◆ About this exercise: Repeat the stretch of entries below from the line with "on only one" through the line with "(sometimes more often)". Include both ends and add nothing.

◆ Data listing:
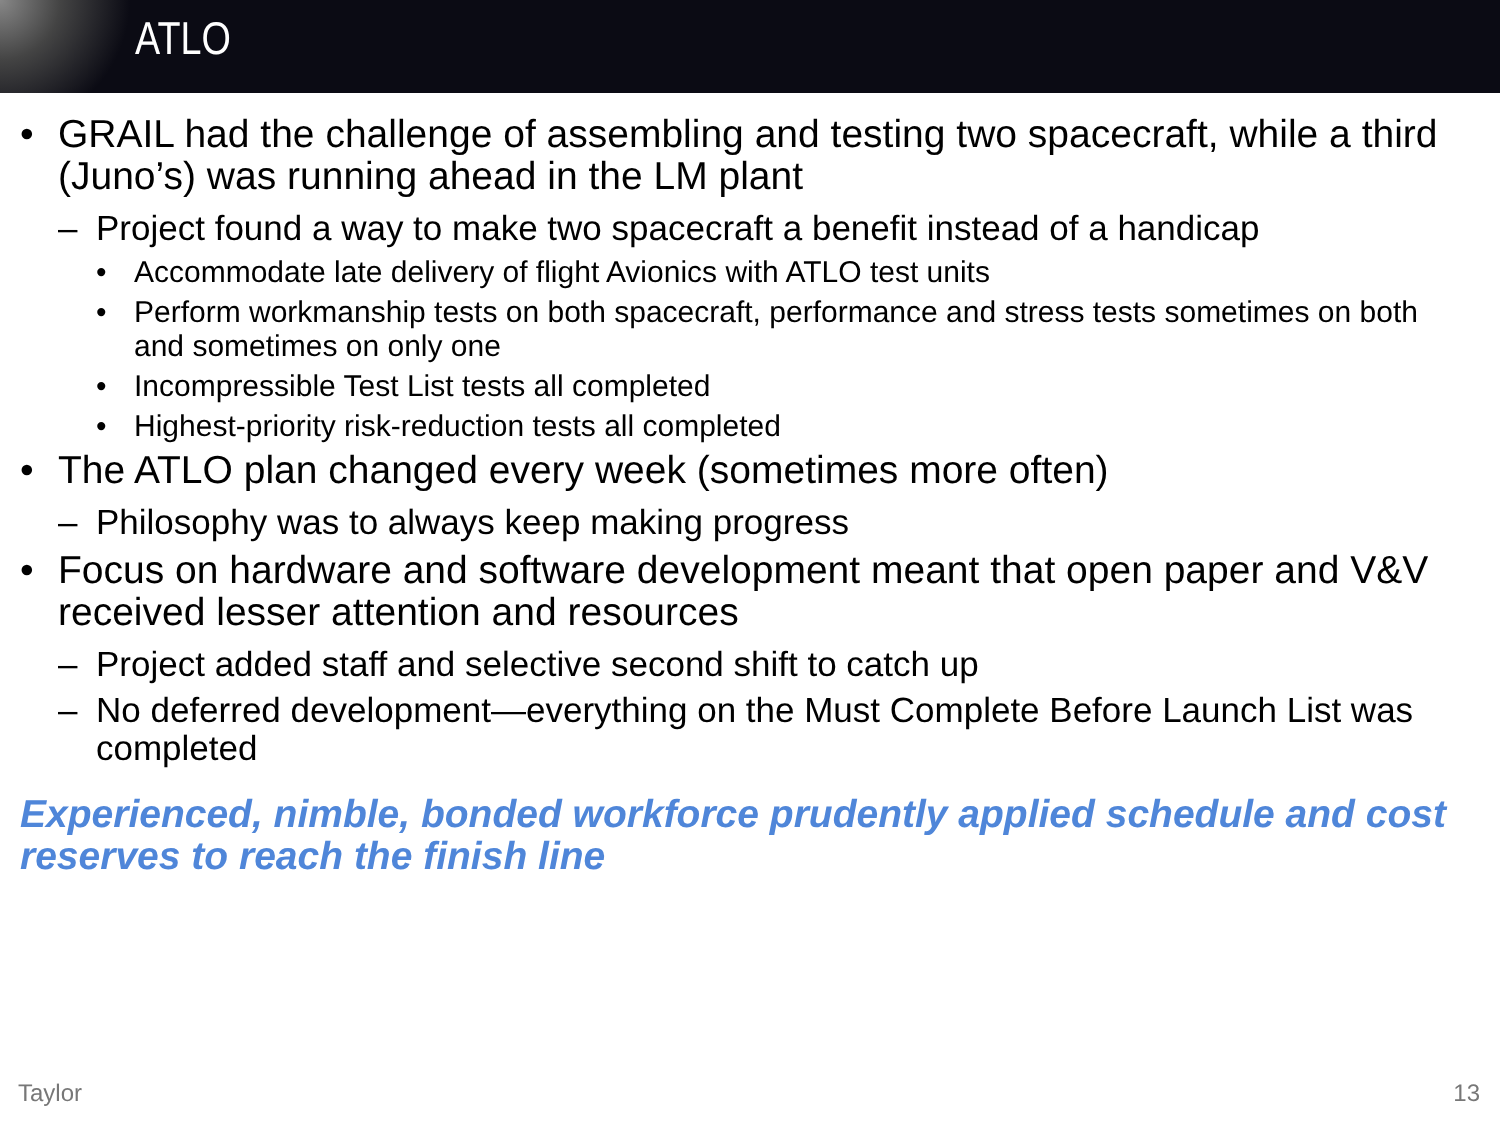ATLO
• GRAIL had the challenge of assembling and testing two spacecraft, while a third (Juno’s) was running ahead in the LM plant
– Project found a way to make two spacecraft a benefit instead of a handicap
• Accommodate late delivery of flight Avionics with ATLO test units
• Perform workmanship tests on both spacecraft, performance and stress tests sometimes on both and sometimes on only one
• Incompressible Test List tests all completed
• Highest-priority risk-reduction tests all completed
• The ATLO plan changed every week (sometimes more often)
– Philosophy was to always keep making progress
• Focus on hardware and software development meant that open paper and V&V received lesser attention and resources
– Project added staff and selective second shift to catch up
– No deferred development—everything on the Must Complete Before Launch List was completed
Experienced, nimble, bonded workforce prudently applied schedule and cost reserves to reach the finish line
Taylor 13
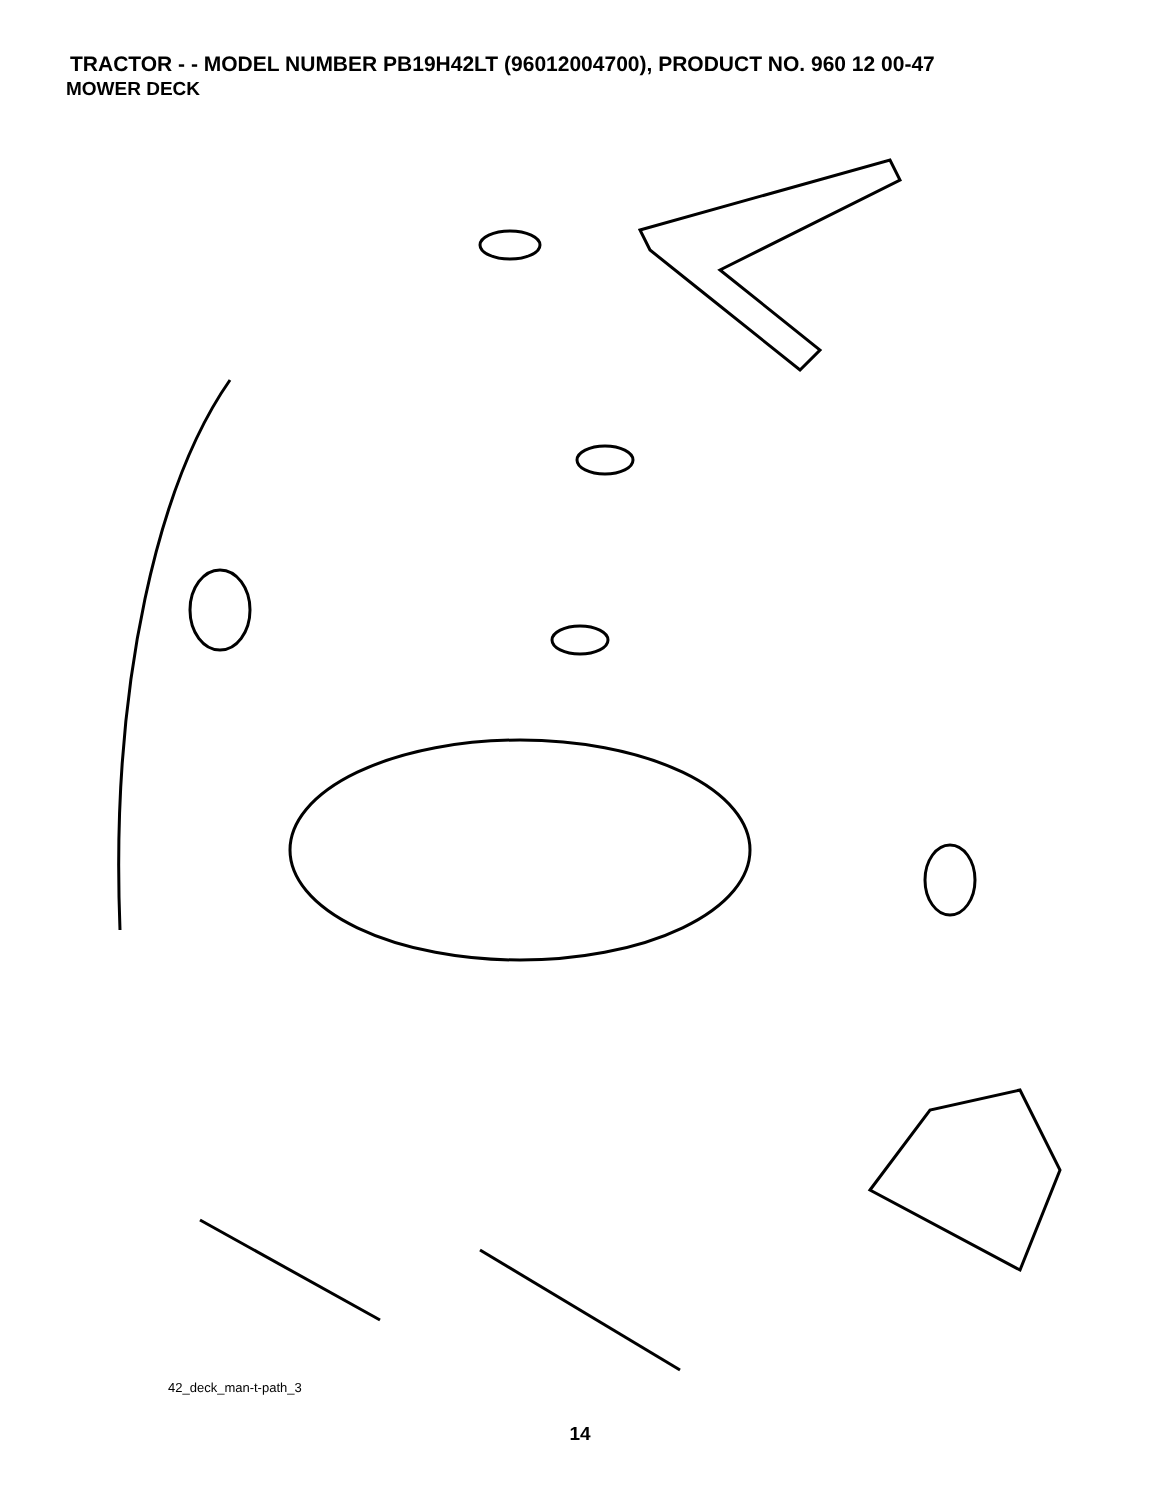TRACTOR - - MODEL NUMBER PB19H42LT (96012004700), PRODUCT NO. 960 12 00-47
MOWER DECK
68 40 36 40 143 144 45 150 159 40 145 184 59 148 67 158 185 152 46 44 56 53 52 55 146 54 33 32 31 30 21 113 111 116 2 48 117 119 118 147 142 34 21 21 112 2 118 117 119 113 116 1 147 2 21 142 21 23 24 25 26 2 16 15 14 20 28 27 29 18 18 3 149 4 13 5 6 11 19 21 10 9 8
42_deck_man-t-path_3
14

◆ Response to this task:
• Perform workmanship tests on both spacecraft, performance and stress tests sometimes on both and sometimes on only one
• Incompressible Test List tests all completed
• Highest-priority risk-reduction tests all completed
• The ATLO plan changed every week (sometimes more often)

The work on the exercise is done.